Come avvicinarti alla temperatura giusta anche senza un forno dedicato
- Usa la modalità più calda disponibile: statico al massimo o, se il tuo forno ce l’ha, la funzione pizza dedicata, che spesso combina resistenza inferiore e ventilazione.
- Preriscalda a lungo: una pietra refrattaria o un acciaio per pizza impiegano 30-45 minuti per accumulare abbastanza calore da compensare la minore temperatura dell’aria. Trovi il confronto tra i materiali nella nostra guida alla pietra refrattaria per pizza.
- Posiziona la pizza in basso: più vicino alla resistenza inferiore, dove il calore è più diretto sul fondo.
- Non aprire il forno: ogni apertura fa perdere calore prezioso proprio nei minuti in cui serve di più.

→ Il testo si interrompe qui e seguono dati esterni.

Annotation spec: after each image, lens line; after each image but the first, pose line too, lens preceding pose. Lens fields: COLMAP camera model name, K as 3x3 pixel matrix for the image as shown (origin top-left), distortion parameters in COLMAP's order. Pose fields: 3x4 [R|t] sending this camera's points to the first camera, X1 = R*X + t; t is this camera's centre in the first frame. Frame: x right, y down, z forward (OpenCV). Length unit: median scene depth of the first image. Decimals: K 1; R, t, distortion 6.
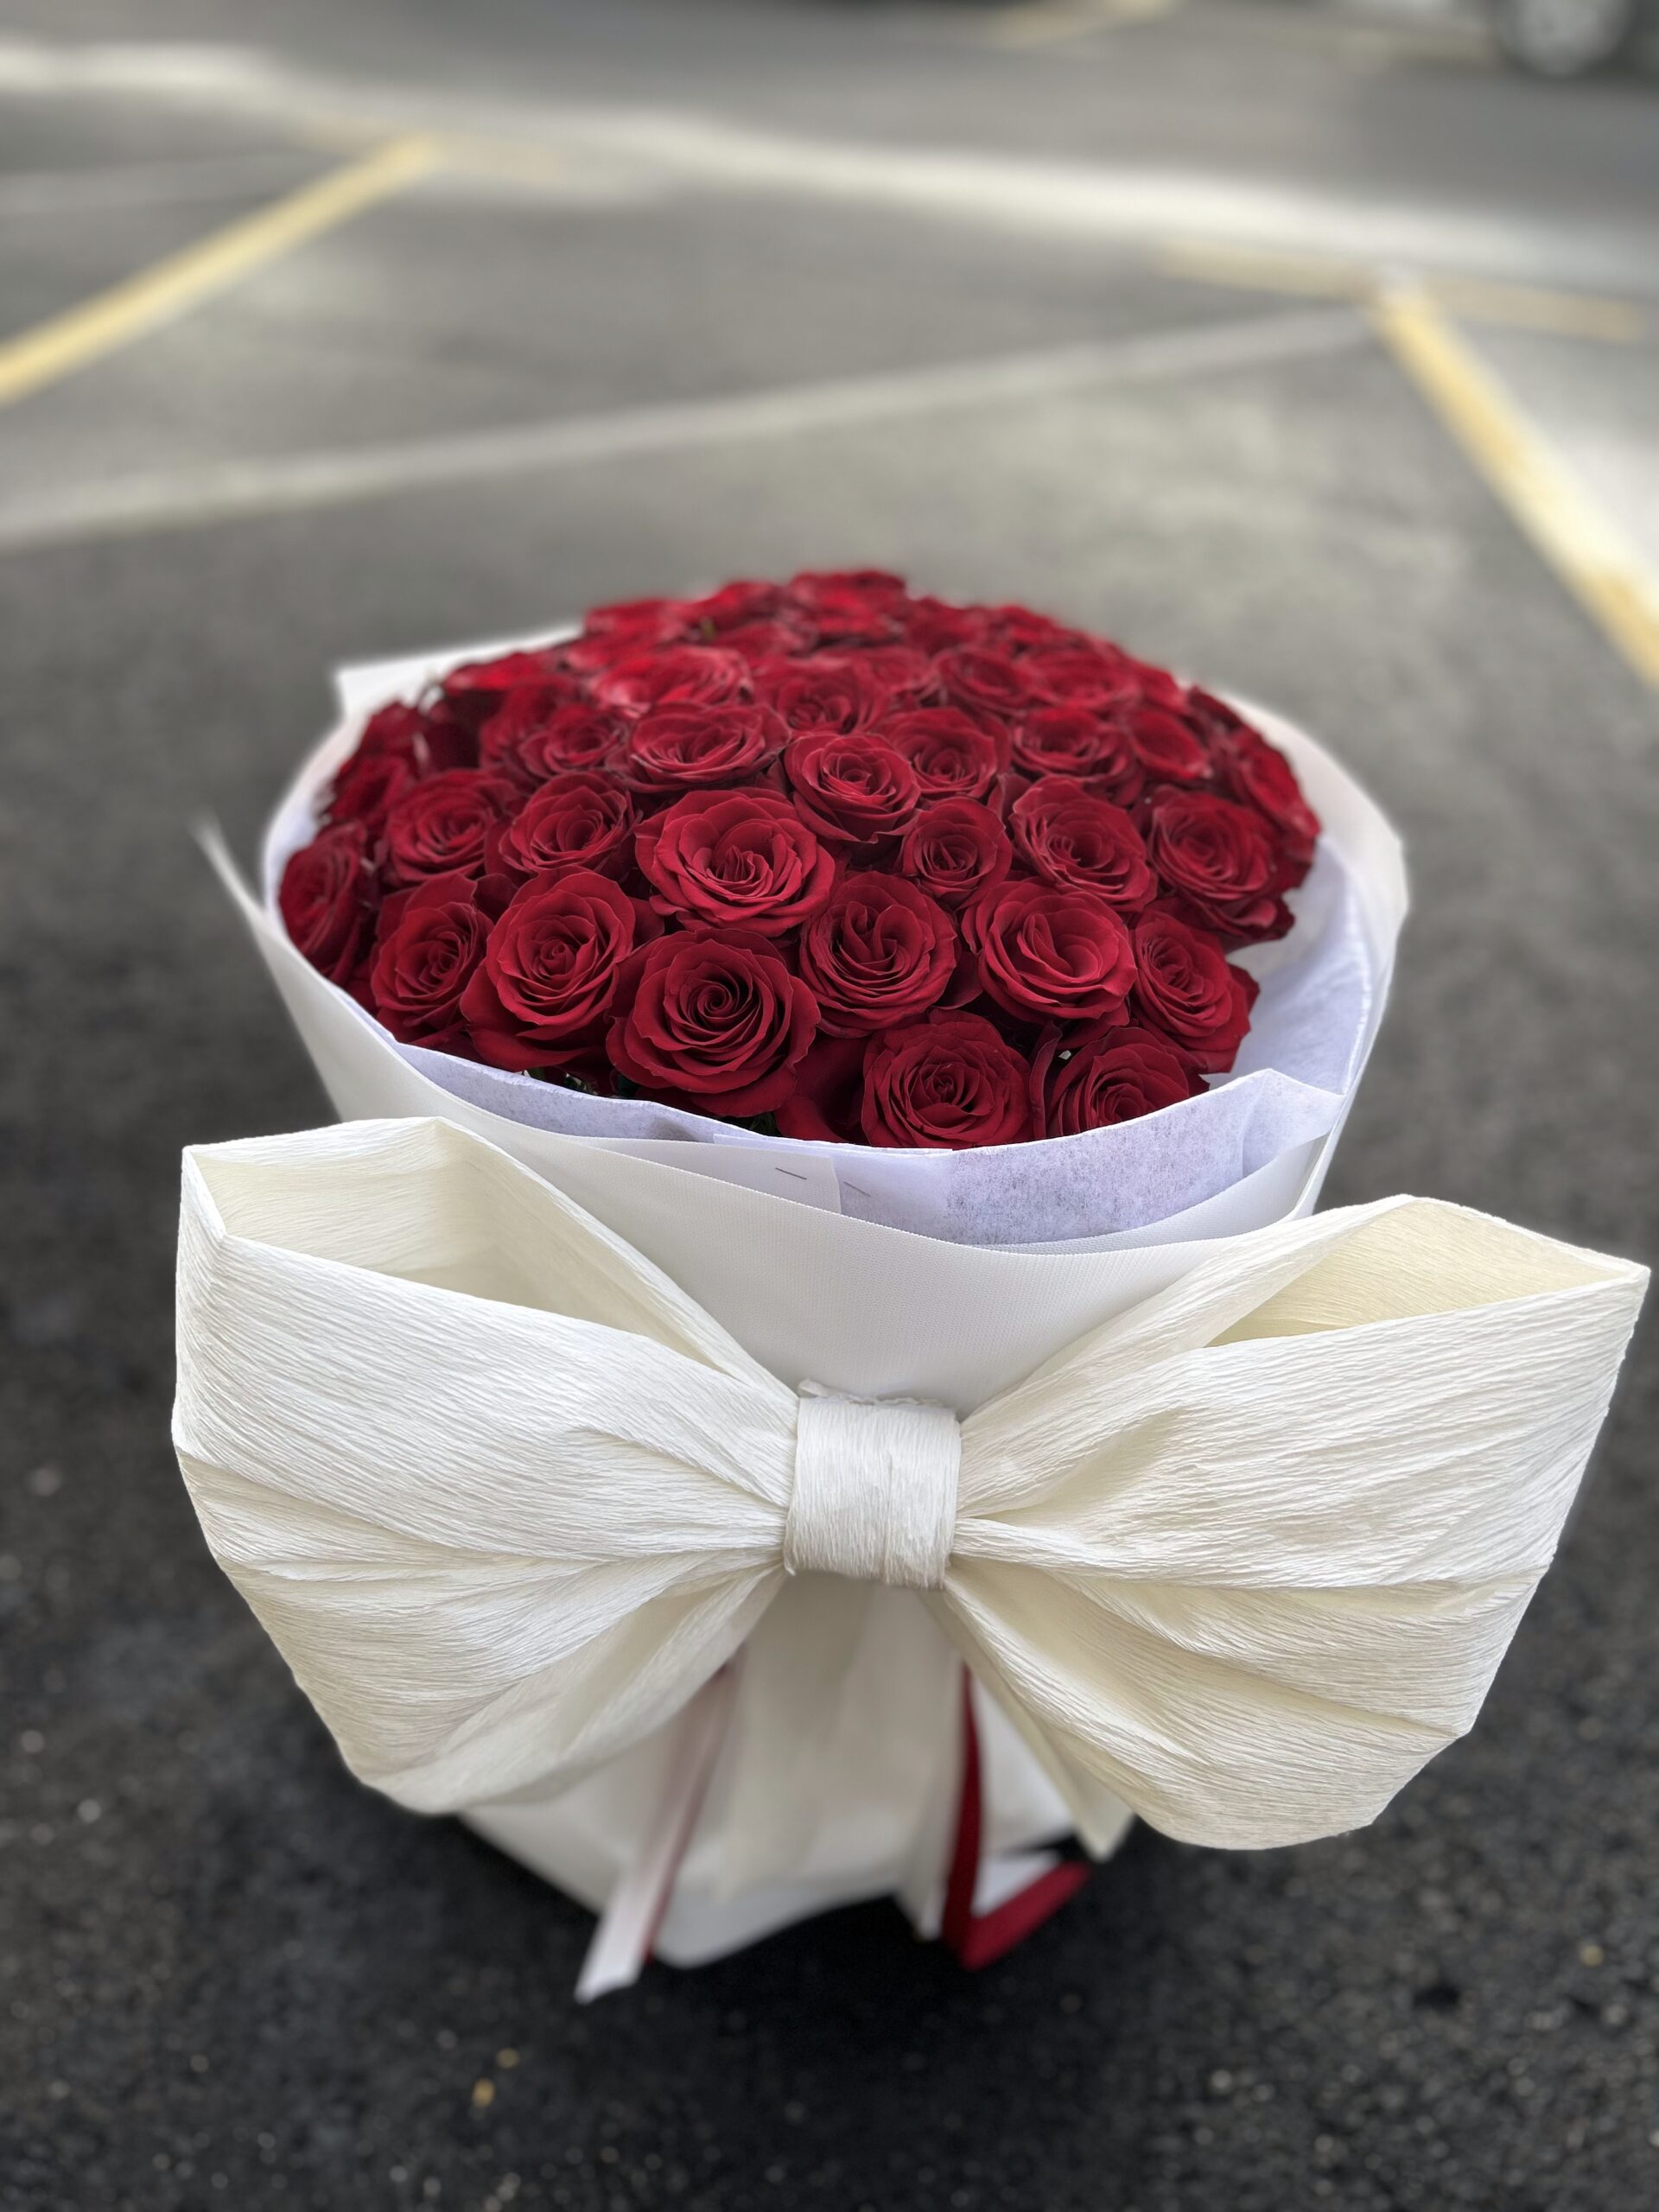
lens RADIAL K [[1679.0, 0, 828.2], [0, 1679.0, 1106.7], [0, 0, 1]] dist [-0.003282, 0.016953]
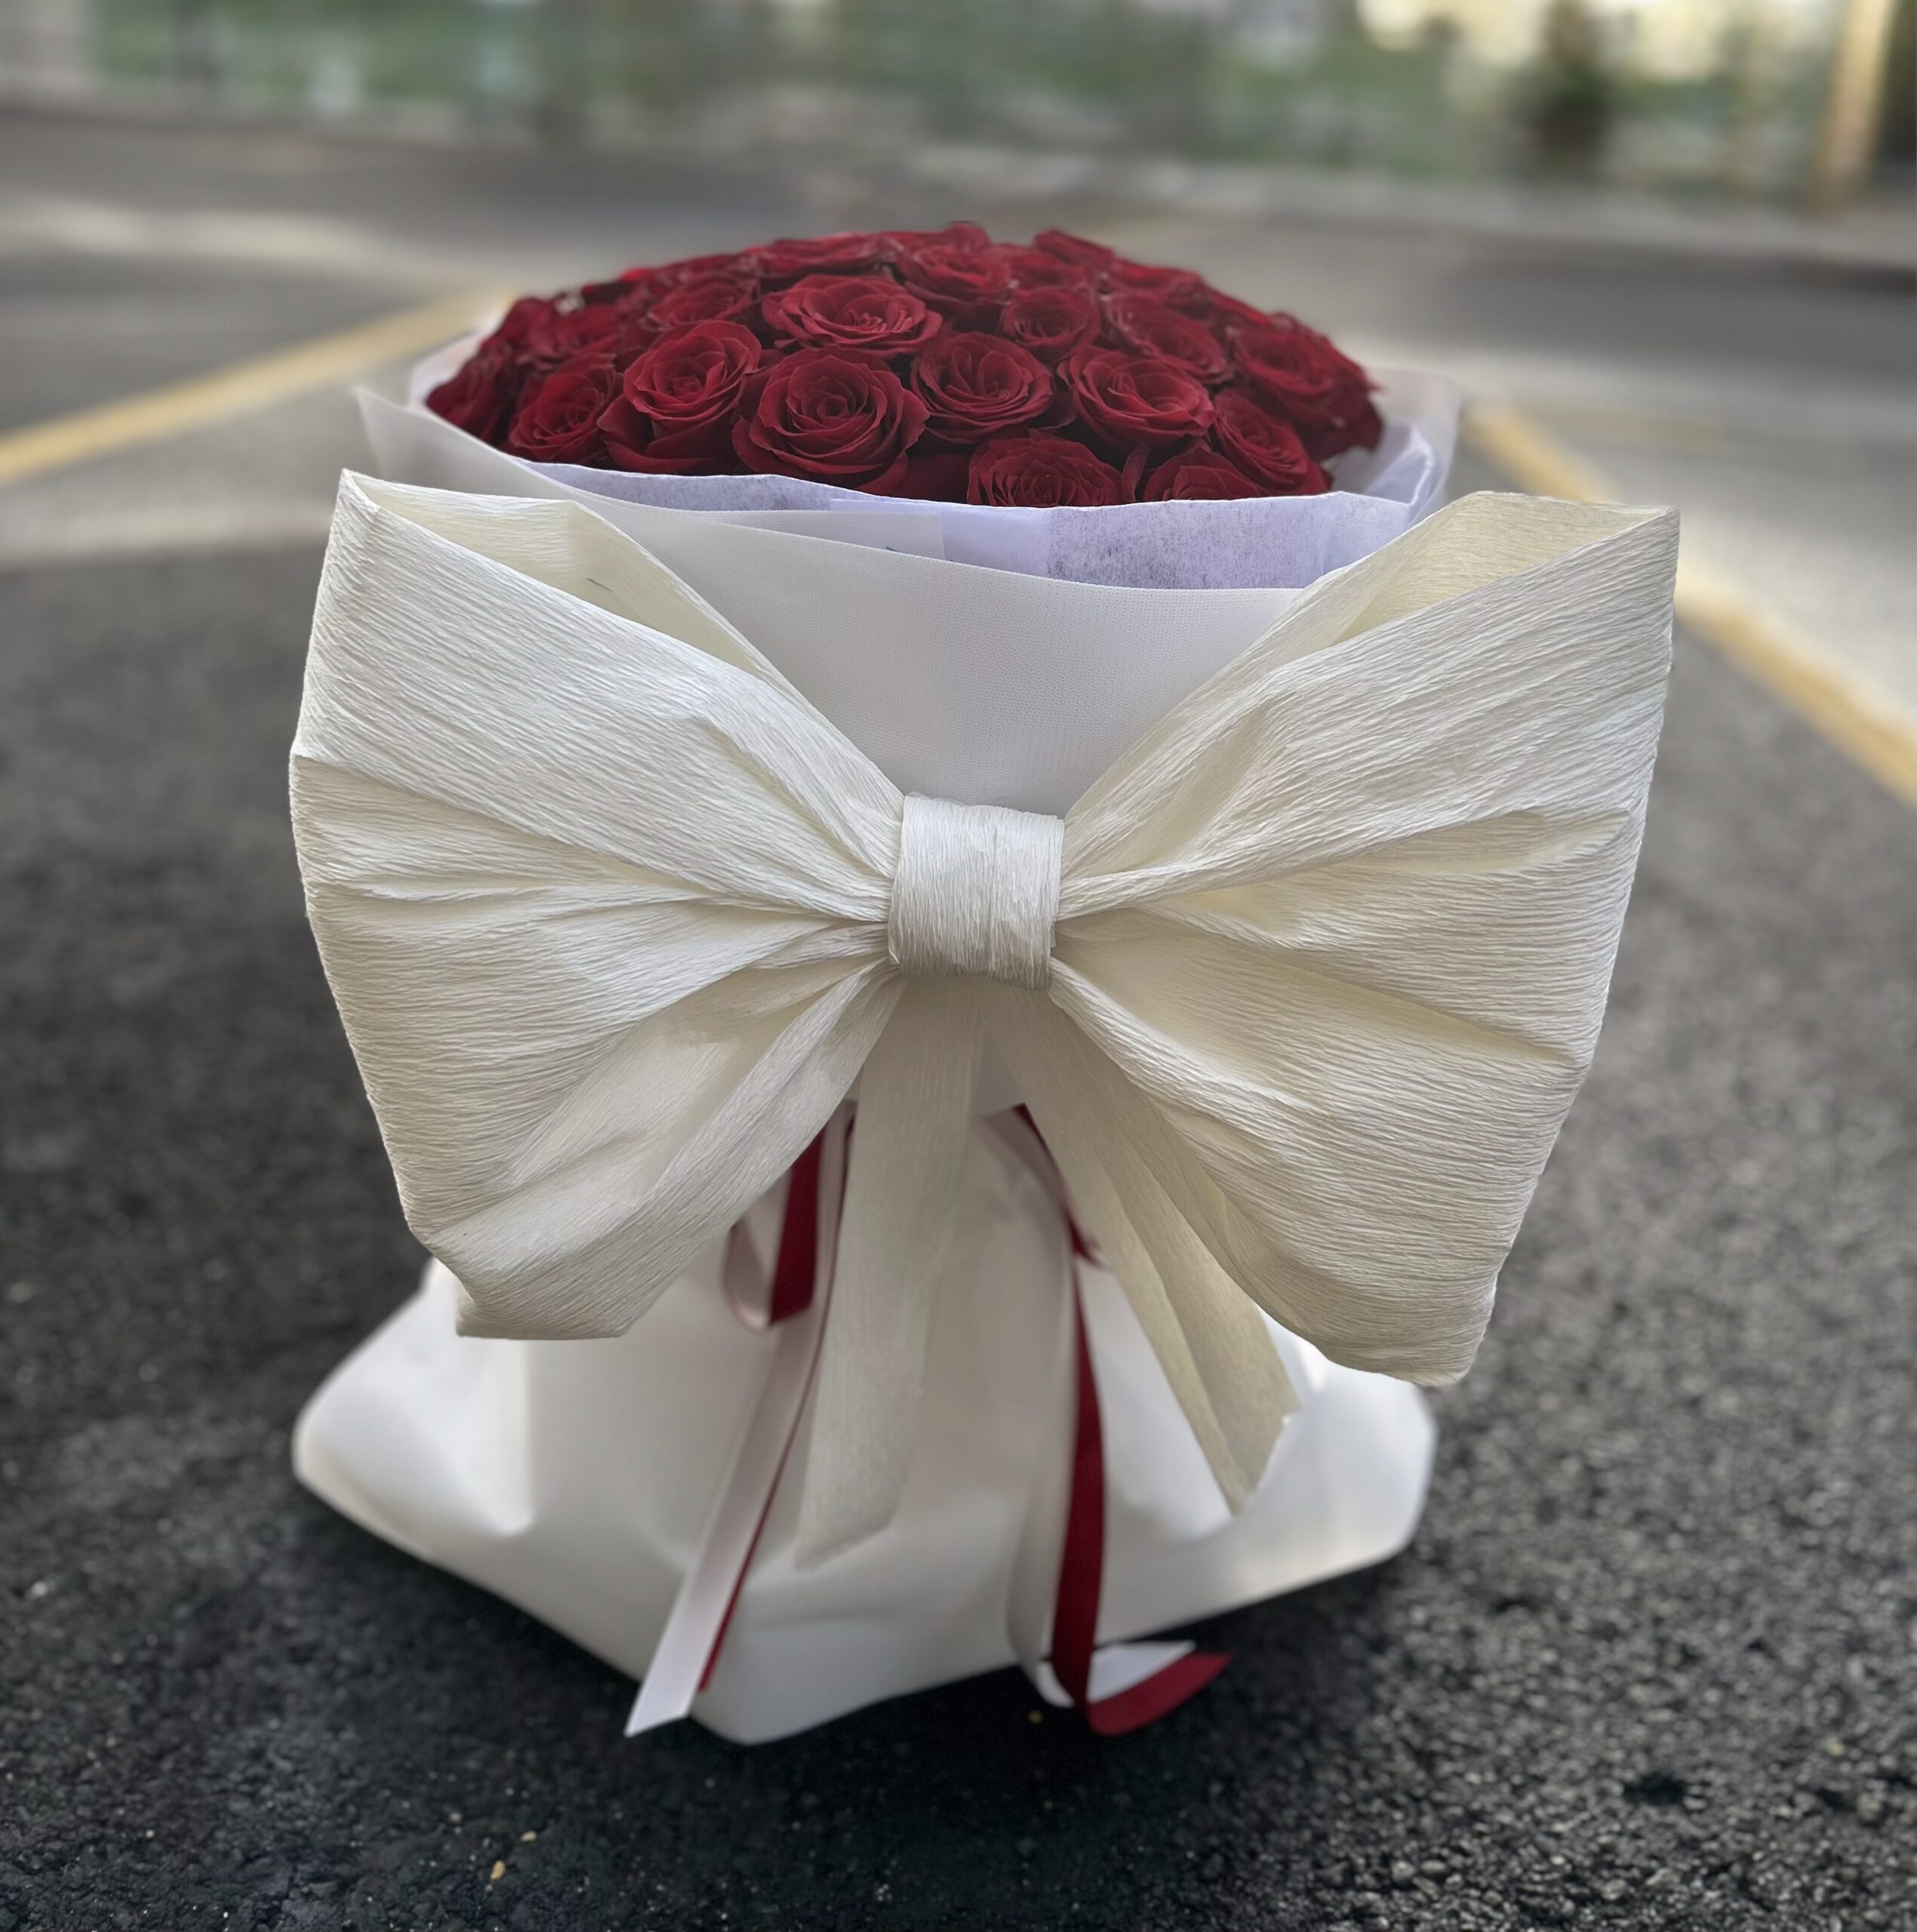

- Valuta un forno dedicato solo se cuoci spesso: se fai pizza una volta al mese, gli accorgimenti sopra bastano; se lo fai ogni settimana, la differenza di un forno da 400-500 °C si sente eccome.
Conclusione
Per una vera pizza napoletana servono 430-480 °C secondo il disciplinare STG, una temperatura che il forno di casa non può raggiungere. Se vuoi restare con quello che hai, pietra refrattaria e preriscaldo lungo restano i trucchi più efficaci. Se invece vuoi il salto di qualità vero, un forno dedicato come il G3 Ferrari Napoletana (entry level, ~400 °C) o l’Effeuno P134H e l’Ooni Koda 16 (fascia alta, ~500 °C) sono le opzioni da considerare, in base al budget che hai a disposizione.